The dark comedy, written by "Smash" creator Teresa Rybeck, stars Norbert Leo Butz as a wealthy man who returns home to his family in Cincinnati, and Holmes as the man's skeptical sister.

Critics' reviews for the play, which opened in previews earlier this month, are now coming in. Many reviewers praised the actors' performances, but were not kind to the play itself.

Here's what some of them had to say:

The Los Angeles Times' Charles McNulty wrote of Holmes, "She's charming, natural and, yes, about as fresh-faced as a moisturizer model. But there's only so much that can be done with a Rebeck play that has more topical urgency (greed, ethics and banking funny business) than dramatic finesse."

Ben Brantley of The New York Times said the play's weighty subjects "blur into a single jet stream of semisnappy dialogue before changing course a few times and evaporating." He added, "Let me assure you that Ms. Holmes, who was a tad unsteady in her Broadway debut four years ago in Arthur Miller's 'All My Sons,' appears much more at ease playing a worn-down country mouse to the hyped-up city mouse of Mr. Butz."

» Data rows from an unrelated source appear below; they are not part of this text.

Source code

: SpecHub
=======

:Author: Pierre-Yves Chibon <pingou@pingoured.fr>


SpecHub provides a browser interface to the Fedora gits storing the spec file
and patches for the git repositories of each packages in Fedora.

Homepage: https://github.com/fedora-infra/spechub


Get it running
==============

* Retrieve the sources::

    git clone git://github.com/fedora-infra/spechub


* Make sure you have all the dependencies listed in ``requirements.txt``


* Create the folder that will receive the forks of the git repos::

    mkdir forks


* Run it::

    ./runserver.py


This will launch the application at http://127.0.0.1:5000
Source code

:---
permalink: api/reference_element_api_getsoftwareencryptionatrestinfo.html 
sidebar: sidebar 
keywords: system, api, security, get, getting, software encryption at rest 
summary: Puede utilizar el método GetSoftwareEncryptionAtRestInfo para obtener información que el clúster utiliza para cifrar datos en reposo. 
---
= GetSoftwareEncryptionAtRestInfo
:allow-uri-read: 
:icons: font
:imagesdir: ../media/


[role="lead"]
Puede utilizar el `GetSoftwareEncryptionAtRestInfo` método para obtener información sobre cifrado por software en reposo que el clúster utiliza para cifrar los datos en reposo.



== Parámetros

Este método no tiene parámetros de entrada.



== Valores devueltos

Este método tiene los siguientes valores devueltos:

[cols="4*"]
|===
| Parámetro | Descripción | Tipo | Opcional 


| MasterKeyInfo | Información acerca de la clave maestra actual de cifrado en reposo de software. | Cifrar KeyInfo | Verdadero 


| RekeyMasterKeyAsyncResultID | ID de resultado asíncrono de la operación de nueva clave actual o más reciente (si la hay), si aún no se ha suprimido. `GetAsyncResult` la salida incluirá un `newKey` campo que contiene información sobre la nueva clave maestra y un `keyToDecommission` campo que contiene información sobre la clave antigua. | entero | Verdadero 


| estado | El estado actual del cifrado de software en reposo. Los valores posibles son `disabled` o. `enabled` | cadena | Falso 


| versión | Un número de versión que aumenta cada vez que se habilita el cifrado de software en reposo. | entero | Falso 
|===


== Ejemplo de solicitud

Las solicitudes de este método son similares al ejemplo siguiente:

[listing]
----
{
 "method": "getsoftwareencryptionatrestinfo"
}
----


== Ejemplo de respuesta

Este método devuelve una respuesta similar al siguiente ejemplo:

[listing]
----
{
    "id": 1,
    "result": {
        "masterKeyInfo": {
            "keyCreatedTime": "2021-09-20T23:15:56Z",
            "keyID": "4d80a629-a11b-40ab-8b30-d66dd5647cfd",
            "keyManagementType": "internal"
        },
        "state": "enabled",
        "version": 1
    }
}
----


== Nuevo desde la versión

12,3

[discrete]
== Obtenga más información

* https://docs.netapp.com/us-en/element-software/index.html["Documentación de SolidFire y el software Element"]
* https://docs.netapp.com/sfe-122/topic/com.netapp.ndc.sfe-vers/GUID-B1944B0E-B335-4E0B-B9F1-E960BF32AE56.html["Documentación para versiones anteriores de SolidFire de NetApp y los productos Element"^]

"[Holmes] brings a lovely naturalness to her first starring Broadway role, along with frazzled warmth and judicious glimmers of a more brittle edge," said David Rooney of The Hollywood Reporter. He said the play had "lively dialogue, well-drawn characters and a smattering of smart observations about contemporary life" but "never acquires thematic coherence."

"Nothing ever gets cooking in 'Dead Accounts,' because Rebeck is far more interested in executing a simple, schematic plan for gentle amusement than in plumbing the depths she hints at," New York Magazine's Scott Brown said, adding, "Holmes is insanely miscast but sunnily game in the role of a ground-down never-was with body image issues and a crater where her confidence should be."

Mark Kennedy of the Associated Press wrote, "In 'Dead Accounts,' Holmes plays an 'old but pretty' woman who 'seems like a loser' and lives at home with her parents. She only flashes her beauty once, freeing her hair and looking seductive -- enough to remind you what a head-turner she can be. It's a brave move for the 33-year-old, who deserves credit for trying hard. But she mostly tries hard to keep up with stage veterans Norbert Leo Butz and Jayne Houdyshell in Rebeck's oddly thin new play."

Joe Dziemianowicz of the New York Daily News said, "Unfortunately, Holmes' efforts add up to zilch. The stillborn comedy she's in is so stupefyingly unfocused that it plays like a draft, not a finished work."

Terry Teachout of the Wall Street Journal said Holmes was a "pleasant surprise" and is "unafraid to be unglamorous." Of the play, he added, "For all its manifest flaws, Ms. Rebeck's new play is seldom predictable and never boring, and her cast, led by Norbert Leo Butz, glitters like sapphires on black velvet. If it's perfection you want, go elsewhere, but you'll miss out on an exceedingly interesting night at the theater."